■ Excerpt provided
Characteristic-implied returns:
port
1   -0.027497
2    0.006339
dtype: float64

# Step 7: Characteristic-adjusted returns = actual - implied
_temp = portfolio_df.merge(R.reset_index(), left_on='permno', right_on='permno')
R_port = _temp.groupby('port').apply(lambda x: x['weight'] @ x['re'])

print("Raw excess returns:")
print(R_port)
print("\nCharacteristic-implied returns:")
print(port_characteristic_returns)
print("\nCharacteristic-adjusted returns:")
print(R_port - port_characteristic_returns)

Raw excess returns:
port
1    0.029733
2    0.030074
dtype: float64

Characteristic-implied returns:
port
1   -0.027497
2    0.006339
dtype: float64

Characteristic-adjusted returns:
port
1    0.057230
2    0.023735
dtype: float64

13.9.5. Why Practitioners Like This#

No time-series betas needed — avoids all the issues with sample length and beta instability
Characteristics can change freely — we estimate date-by-date, so the model adapts instantly
Scales to many factors — just add columns to the regression (sector, country, currency, etc.)

■ Set task
Decide whether each statement agrees with the excerpt on characteristic-adjusted returns, answering yes or no and quoting the words of the excerpt that settle it: (a) characteristic-adjusted returns are found by subtracting implied returns from actual returns; (b) the approach depends on estimating time-series betas; (c) the estimation is carried out date by date. Rely only on the excerpt on characteristic-adjusted returns.

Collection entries
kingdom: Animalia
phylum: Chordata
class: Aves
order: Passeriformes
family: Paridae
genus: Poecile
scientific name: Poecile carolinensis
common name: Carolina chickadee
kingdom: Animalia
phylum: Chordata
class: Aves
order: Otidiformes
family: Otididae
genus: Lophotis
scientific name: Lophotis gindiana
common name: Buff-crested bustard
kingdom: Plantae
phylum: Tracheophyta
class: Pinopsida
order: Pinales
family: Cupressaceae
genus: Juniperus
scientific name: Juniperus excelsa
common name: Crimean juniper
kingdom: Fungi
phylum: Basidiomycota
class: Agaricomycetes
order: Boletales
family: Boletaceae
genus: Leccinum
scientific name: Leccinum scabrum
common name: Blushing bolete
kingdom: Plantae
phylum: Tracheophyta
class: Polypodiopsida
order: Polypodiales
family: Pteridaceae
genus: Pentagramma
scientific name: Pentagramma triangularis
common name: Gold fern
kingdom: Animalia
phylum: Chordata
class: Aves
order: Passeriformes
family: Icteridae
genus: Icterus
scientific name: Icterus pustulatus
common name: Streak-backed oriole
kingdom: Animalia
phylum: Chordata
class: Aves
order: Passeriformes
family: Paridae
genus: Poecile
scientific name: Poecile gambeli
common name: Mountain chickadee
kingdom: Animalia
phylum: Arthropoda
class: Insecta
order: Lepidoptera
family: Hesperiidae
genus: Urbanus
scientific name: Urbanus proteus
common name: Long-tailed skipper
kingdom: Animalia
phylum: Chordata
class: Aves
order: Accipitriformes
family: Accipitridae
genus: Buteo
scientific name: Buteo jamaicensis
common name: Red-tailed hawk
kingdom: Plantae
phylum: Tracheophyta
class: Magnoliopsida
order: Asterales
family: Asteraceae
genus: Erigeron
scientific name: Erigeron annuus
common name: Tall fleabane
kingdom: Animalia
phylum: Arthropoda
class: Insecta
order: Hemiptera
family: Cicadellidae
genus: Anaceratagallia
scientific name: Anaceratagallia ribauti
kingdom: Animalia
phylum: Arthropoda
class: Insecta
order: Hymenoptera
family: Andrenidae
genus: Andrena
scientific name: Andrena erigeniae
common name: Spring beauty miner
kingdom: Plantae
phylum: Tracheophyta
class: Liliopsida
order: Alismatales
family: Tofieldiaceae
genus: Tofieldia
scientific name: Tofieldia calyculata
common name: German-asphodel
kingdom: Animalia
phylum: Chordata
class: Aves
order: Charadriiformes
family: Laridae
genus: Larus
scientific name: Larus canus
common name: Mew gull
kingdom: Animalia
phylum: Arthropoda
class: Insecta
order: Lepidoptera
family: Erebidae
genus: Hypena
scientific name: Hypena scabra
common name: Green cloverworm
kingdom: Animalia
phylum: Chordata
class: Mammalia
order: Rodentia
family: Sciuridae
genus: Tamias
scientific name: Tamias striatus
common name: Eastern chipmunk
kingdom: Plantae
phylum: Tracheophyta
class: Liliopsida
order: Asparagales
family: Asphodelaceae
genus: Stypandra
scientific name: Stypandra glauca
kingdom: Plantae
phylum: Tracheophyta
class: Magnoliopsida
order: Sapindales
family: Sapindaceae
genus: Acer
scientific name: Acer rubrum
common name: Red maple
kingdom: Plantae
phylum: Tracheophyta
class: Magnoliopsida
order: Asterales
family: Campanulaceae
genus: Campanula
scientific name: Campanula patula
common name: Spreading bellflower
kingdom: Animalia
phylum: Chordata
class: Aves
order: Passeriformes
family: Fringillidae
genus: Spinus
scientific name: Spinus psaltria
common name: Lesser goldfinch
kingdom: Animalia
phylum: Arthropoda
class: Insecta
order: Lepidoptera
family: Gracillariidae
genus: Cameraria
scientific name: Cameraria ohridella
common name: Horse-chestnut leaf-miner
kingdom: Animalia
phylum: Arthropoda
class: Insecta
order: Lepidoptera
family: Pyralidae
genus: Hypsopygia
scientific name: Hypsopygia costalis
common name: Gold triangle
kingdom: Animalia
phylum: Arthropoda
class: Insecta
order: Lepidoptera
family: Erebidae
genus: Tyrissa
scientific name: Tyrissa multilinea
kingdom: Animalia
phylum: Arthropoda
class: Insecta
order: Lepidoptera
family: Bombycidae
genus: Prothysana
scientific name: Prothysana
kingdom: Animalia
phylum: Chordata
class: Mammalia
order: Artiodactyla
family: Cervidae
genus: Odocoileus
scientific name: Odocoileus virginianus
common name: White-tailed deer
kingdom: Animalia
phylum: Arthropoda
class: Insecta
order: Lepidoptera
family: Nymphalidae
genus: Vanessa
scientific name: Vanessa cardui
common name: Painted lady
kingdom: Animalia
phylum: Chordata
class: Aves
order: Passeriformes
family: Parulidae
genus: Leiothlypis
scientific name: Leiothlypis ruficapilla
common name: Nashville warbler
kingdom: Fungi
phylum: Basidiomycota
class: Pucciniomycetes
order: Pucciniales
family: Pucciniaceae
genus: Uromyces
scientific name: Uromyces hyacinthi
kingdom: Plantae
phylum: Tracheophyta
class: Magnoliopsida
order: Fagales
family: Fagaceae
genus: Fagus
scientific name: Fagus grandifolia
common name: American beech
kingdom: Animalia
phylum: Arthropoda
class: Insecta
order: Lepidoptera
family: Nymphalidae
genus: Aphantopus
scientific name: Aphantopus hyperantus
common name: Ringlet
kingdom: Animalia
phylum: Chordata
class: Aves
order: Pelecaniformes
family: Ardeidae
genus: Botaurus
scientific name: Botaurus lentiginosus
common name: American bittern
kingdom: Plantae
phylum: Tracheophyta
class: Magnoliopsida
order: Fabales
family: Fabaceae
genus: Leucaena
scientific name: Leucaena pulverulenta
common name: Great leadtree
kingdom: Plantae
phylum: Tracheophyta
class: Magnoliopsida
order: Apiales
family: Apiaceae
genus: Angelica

■ Answer in full
(a) Yes: "Characteristic-adjusted returns = actual - implied"
(b) No: "No time-series betas needed"
(c) Yes: "we estimate date-by-date, so the model adapts instantly"